N. V. Oblasov1*, I. V. Goncharov1,2, A. V. Derduga3 and I. V. Kunitsyna3

1 JSC “TomskNIPIneft”, Mira Avenue, 72, Tomsk, 634027 Russia.

2 National Research Tomsk Polytechnic University, Lenina Avenue, 30, 634050 Russia.

3 LLC “RN-Exploration”, 8 Mozhayskiy Val, bldg. 6, Moscow, 121151 Russia.

* corresponding author:

Key words: Greater Caucasus, Russia, East Kuban Basin, West Kuban Basin, associated gas, 𝛿13C, stable carbon isotope ratio, Maikop Group, Kuma Formation, Oligocene-Miocene, Eocene.

The NW Greater Caucasus and surrounding areas have a long history of petroleum production dating back to the mid-19th century. However the origin of the oil and gas is still a matter of debate. This paper focusses on a study area to the north of the western Greater Caucasus covering the West and East Kuban Basins and neighbouring structural highs where oil and natural gas occur in reservoir units of Neogene, Paleogene, Cretaceous and Jurassic ages. The study is based on the results of organic geochemical and stable carbon isotope analyses of 21 samples of associated gases from 16 oil fields. The gas samples’ compositions were investigated together with the 𝛿13C values of C1 to C5 alkanes. Twenty of the gas samples were of thermogenic origin and one was mixed (thermogenic and secondary microbial). 𝛿13C values for CH4 for all the gas samples varied over a wide range from -62.3 to -30.0 ‰, indicating major variations in the thermal maturity of the respective source rocks.

In a previous study, three genetic types of oil were identified in the study area and are referred to here as Types 1, 2 and 3. Gaseous hydrocarbons associated with Type 1 oils were generated by source rocks in the Middle Eocene Kuma Formation and the Oligocene (lower) part of the Maikop Group which are inferred to have been deposited in anoxic, deep-marine conditions. C2–C5 alkanes in gases associated with Type 1 oils have the lowest (most negative) 𝛿13C values of the samples studied, and the lowest iso-butane: n-butane and iso-pentane: n-pentane ratios. These gas samples were recovered from wells in oilfields located in the south and SE of the West Kuban Basin, in the Akhtyrskaya fault zone which extends along the northern flank of the Greater Caucasus foldbelt.

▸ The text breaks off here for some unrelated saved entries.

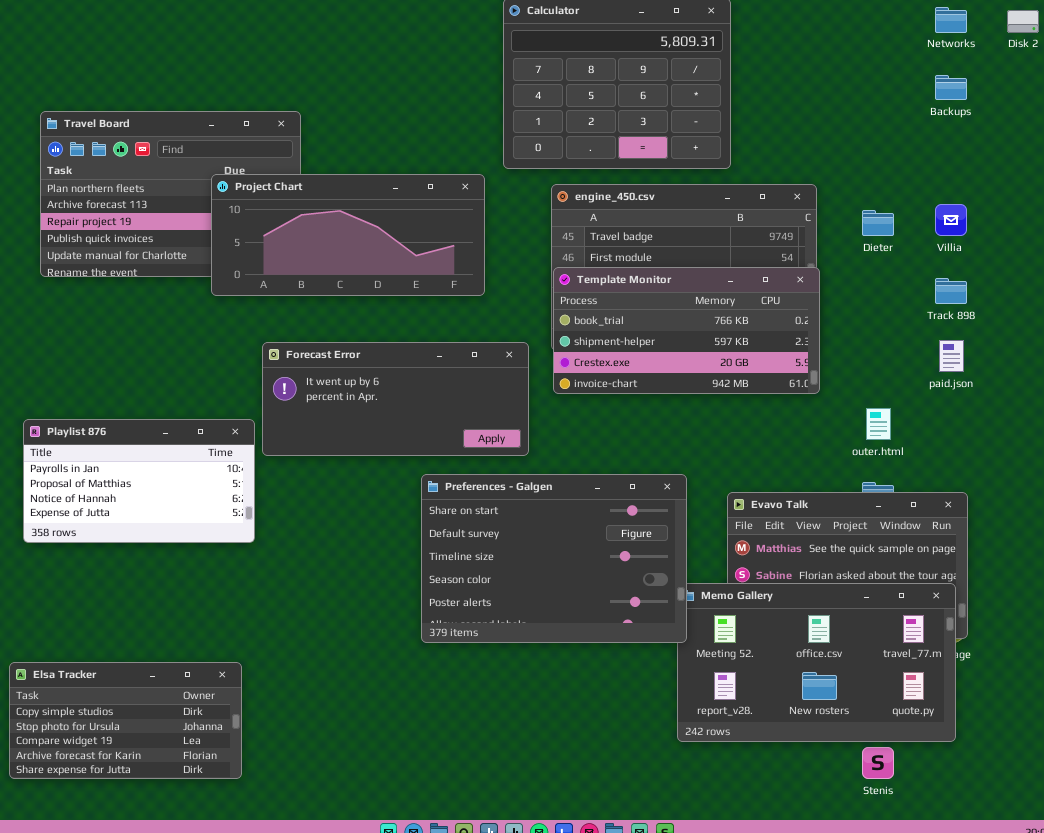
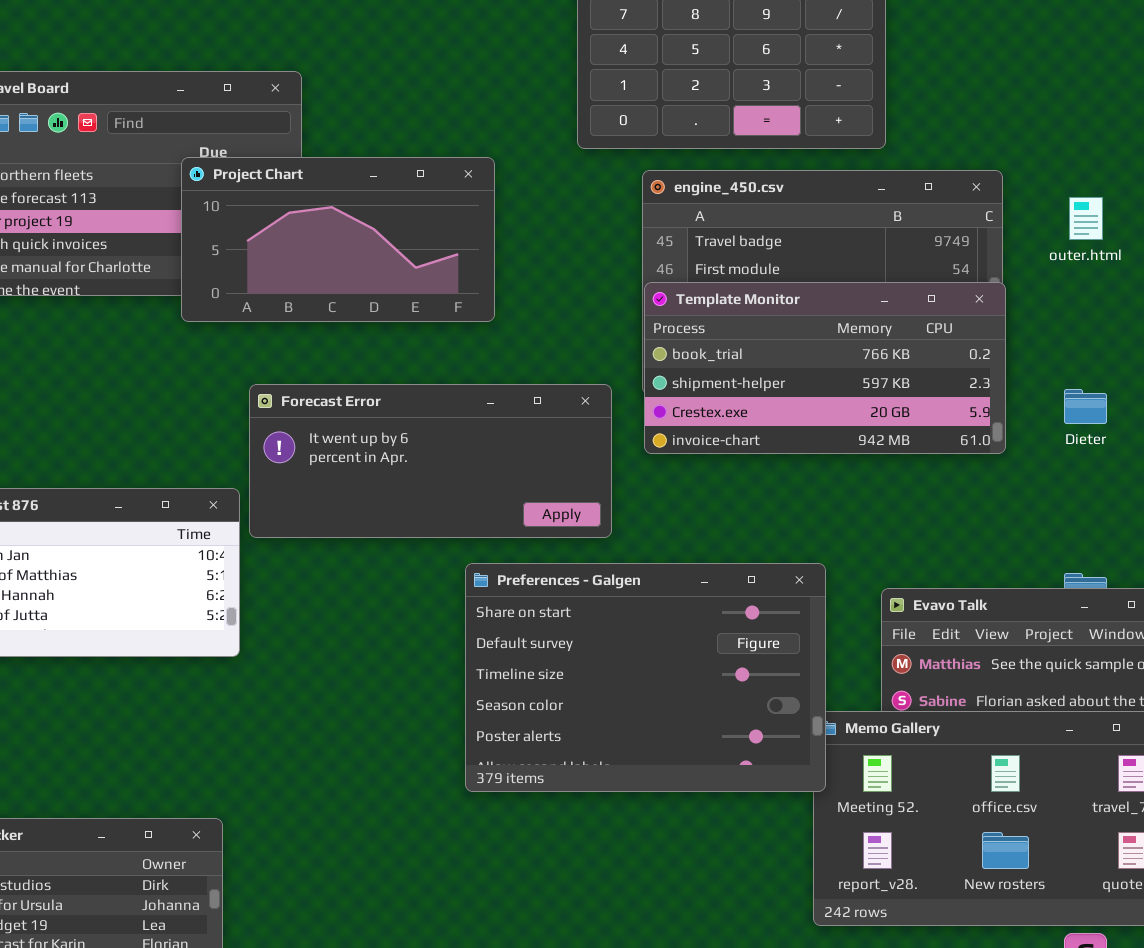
Project Chart: [211,174,485,296] -> [181,157,495,322], resized
Dieter: [862,210,894,236] -> [1064,389,1107,424], moved
outer.html: [866,408,891,440] -> [1069,197,1103,240], moved

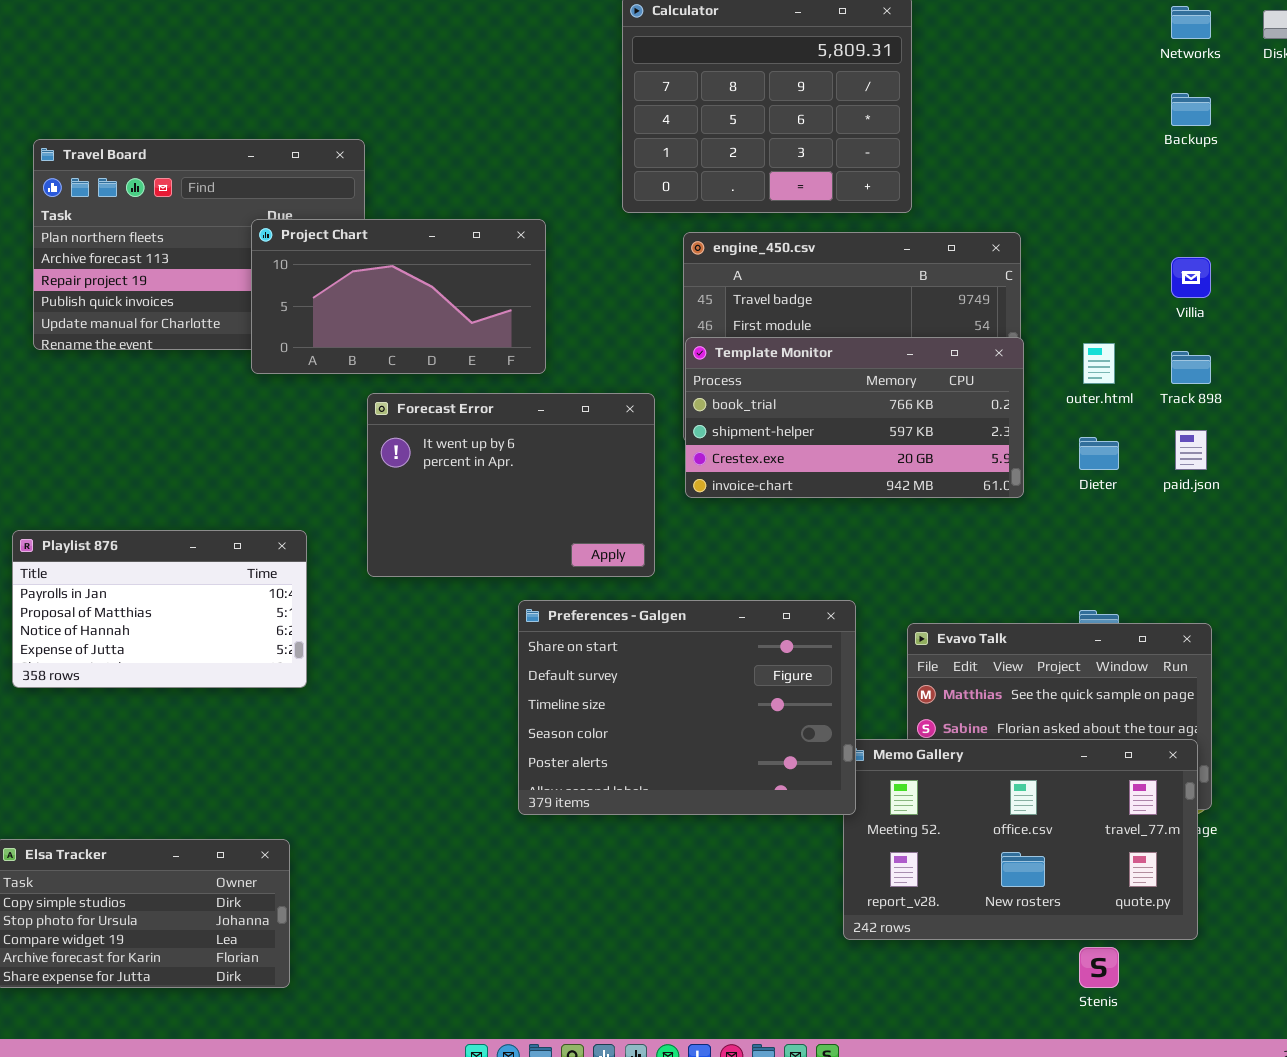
outer.html: [1069,197,1103,240] -> [1083,343,1115,384], moved
Forecast Error: [249,384,612,538] -> [367,393,655,577], resized

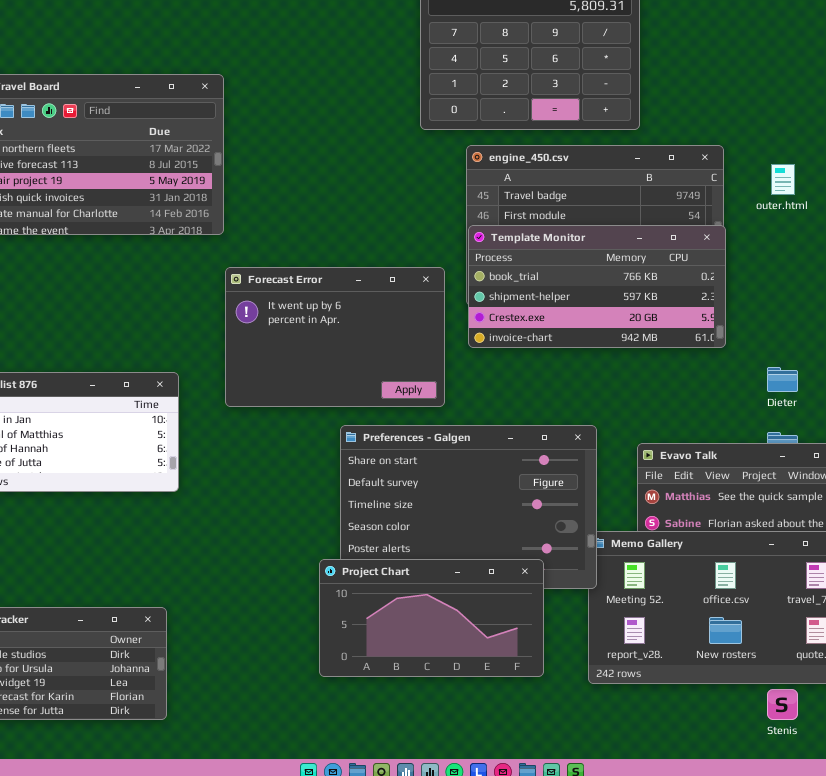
Project Chart: [251,219,546,374] -> [319,559,544,677], moved
outer.html: [1083,343,1115,384] -> [771,164,795,195], moved
Dieter: [1079,437,1119,470] -> [767,367,798,392], moved

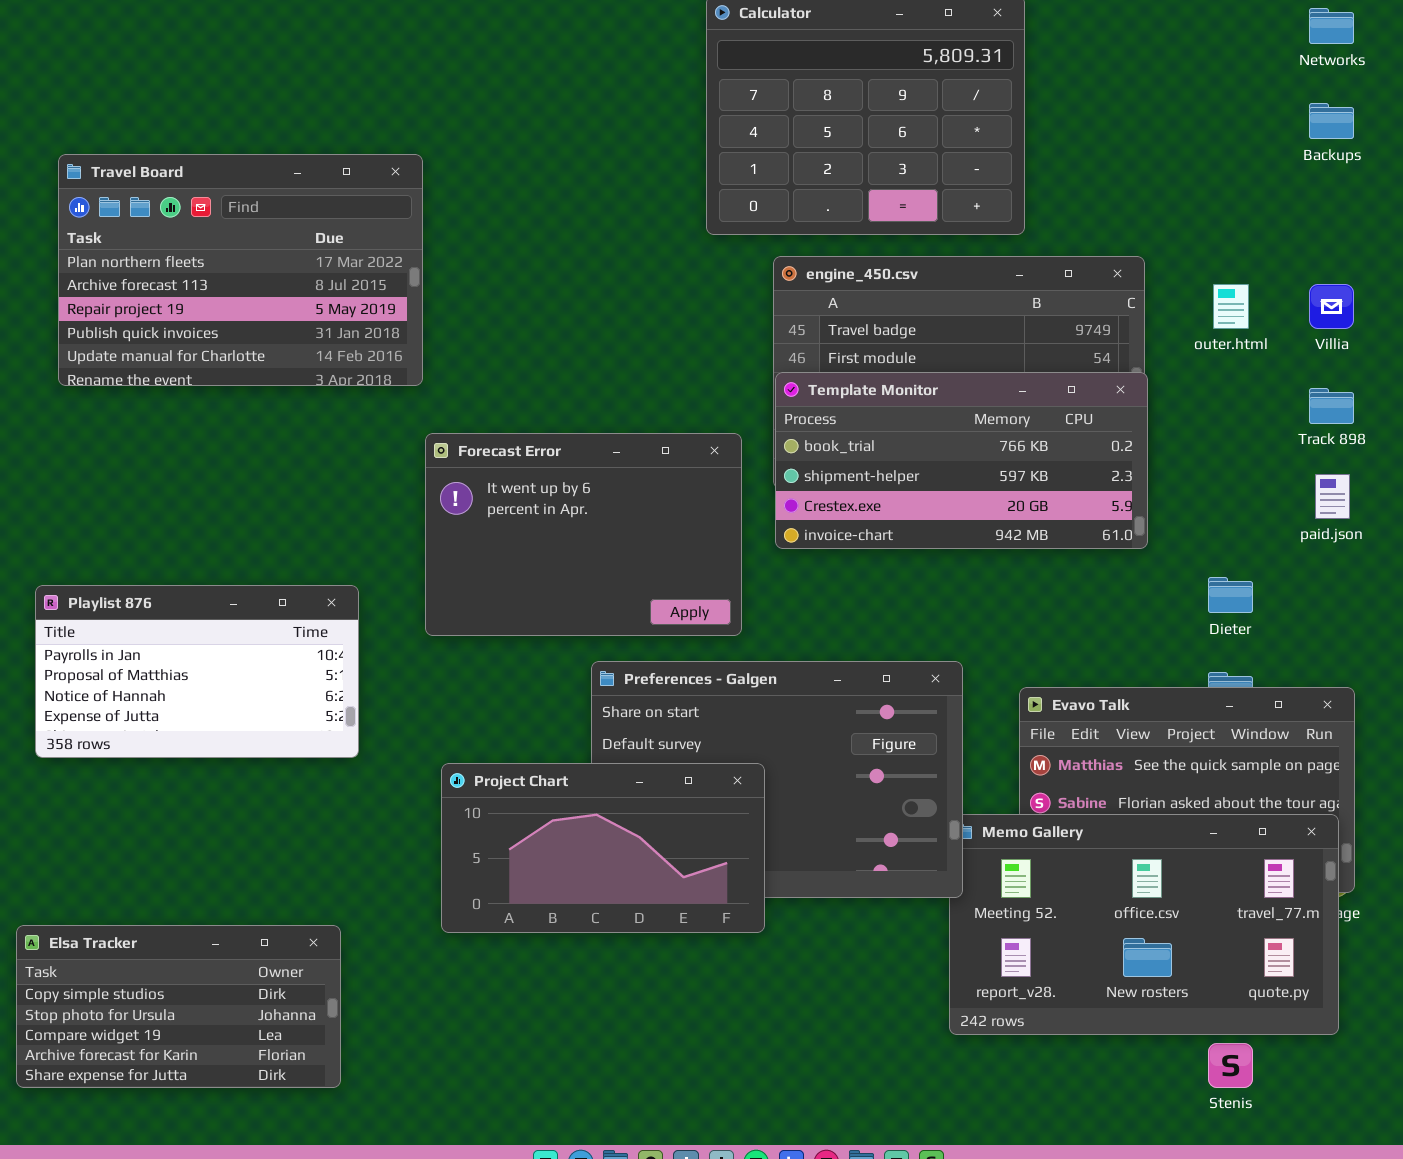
Project Chart: [319,559,544,677] -> [441,763,765,933], moved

Higher 𝛿13C values of C2–C5 alkanes were found in gas samples associated with Type 2 oils which were recovered from wells in the central West Kuban Basin. The associated source rocks are interpreted to have been deposited in weakly oxidizing subaqueous conditions and to contain mainly marine organic matter but with an input of higher land plant material. The precise age and stratigraphic identity of the source rocks is unresolved but they may comprise the Upper Oligocene – Lower Miocene (middle and upper) part of the Maikop Group.

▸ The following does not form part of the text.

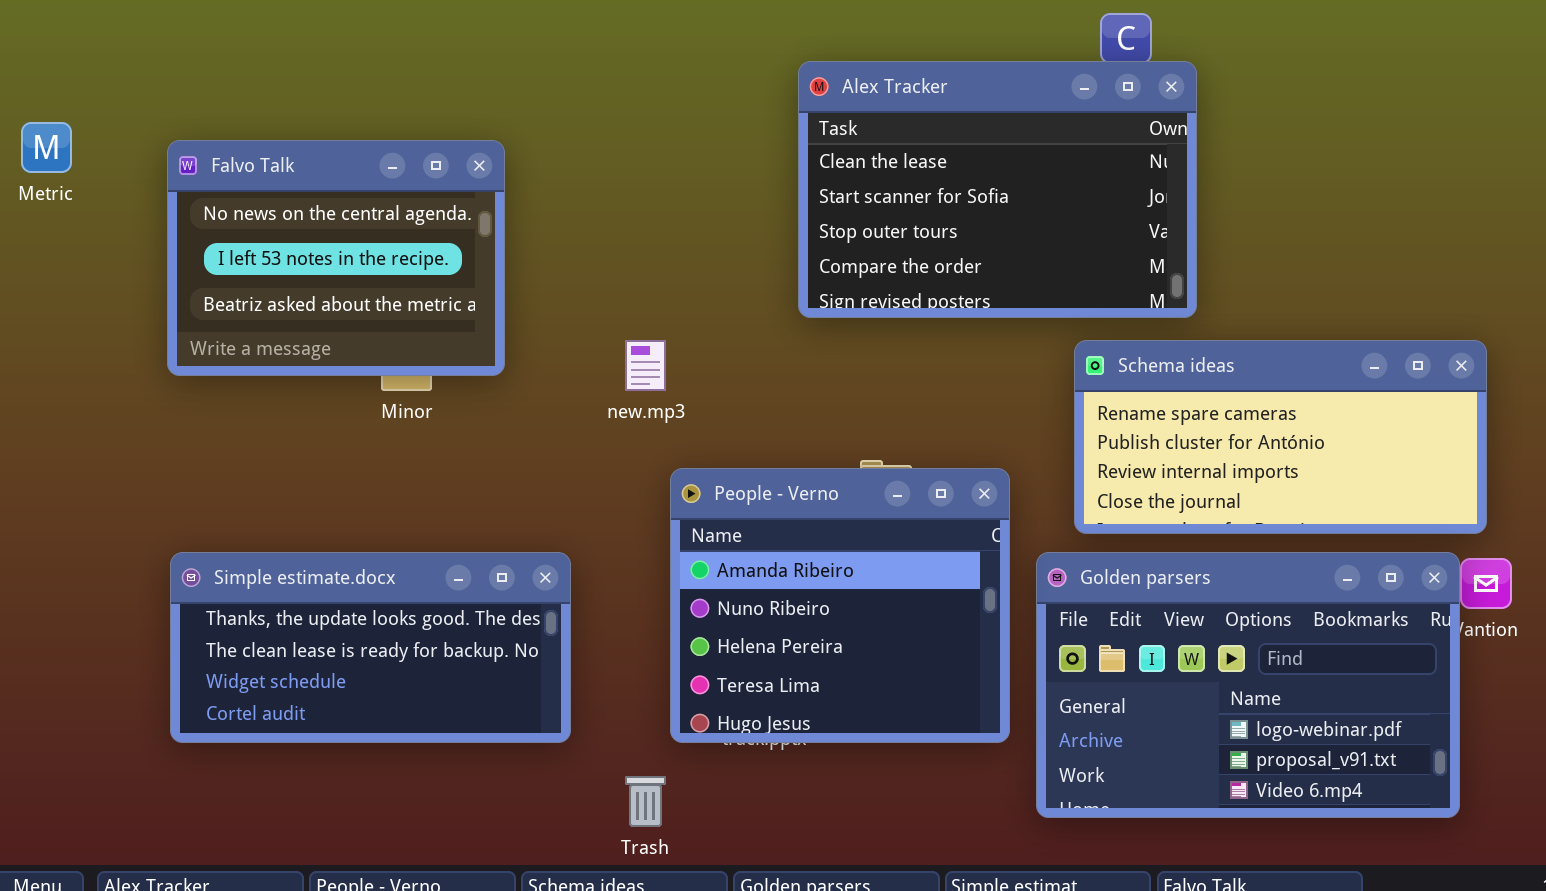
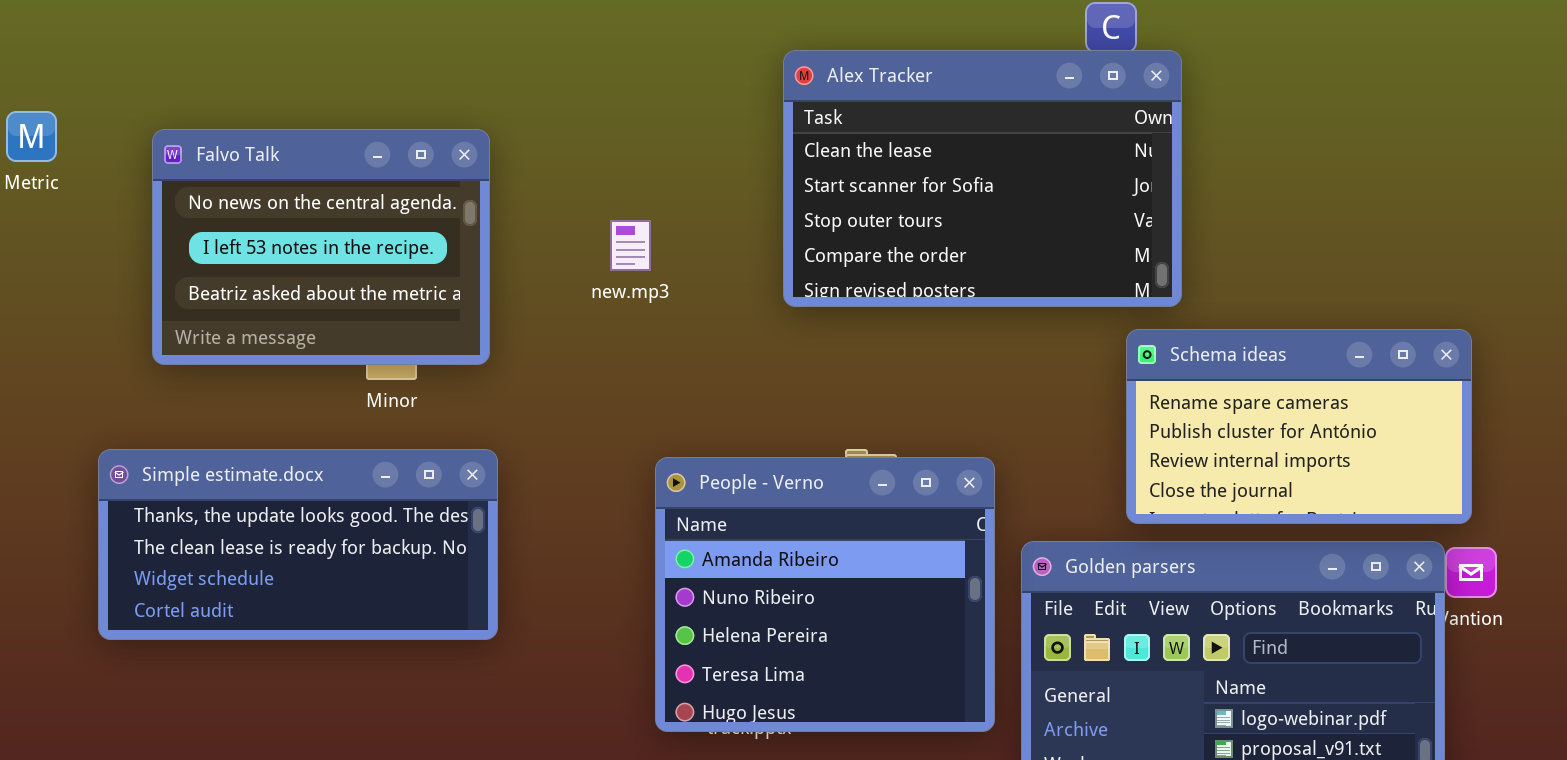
new.mp3: [625,340,666,391] -> [610,220,651,271], moved
Schema ideas: [1074,340,1487,534] -> [1126,329,1472,524], resized
Simple estimate.docx: [170,552,571,743] -> [98,449,498,640], moved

In gases associated with Type 3 oils, 𝛿13C values of ethane to pentane are similar to those of gases associated with Type 2 oils. These gases were recovered from wells in oilfields located on the Adygeya Swell which divides the southern East and West Kuban Basins and from the Armavir-Nevinnomyssk Swell to the north. The precise source of these gases and oils is not known but the oils are probably older than Late Cretaceous on account of the absence of oleanane.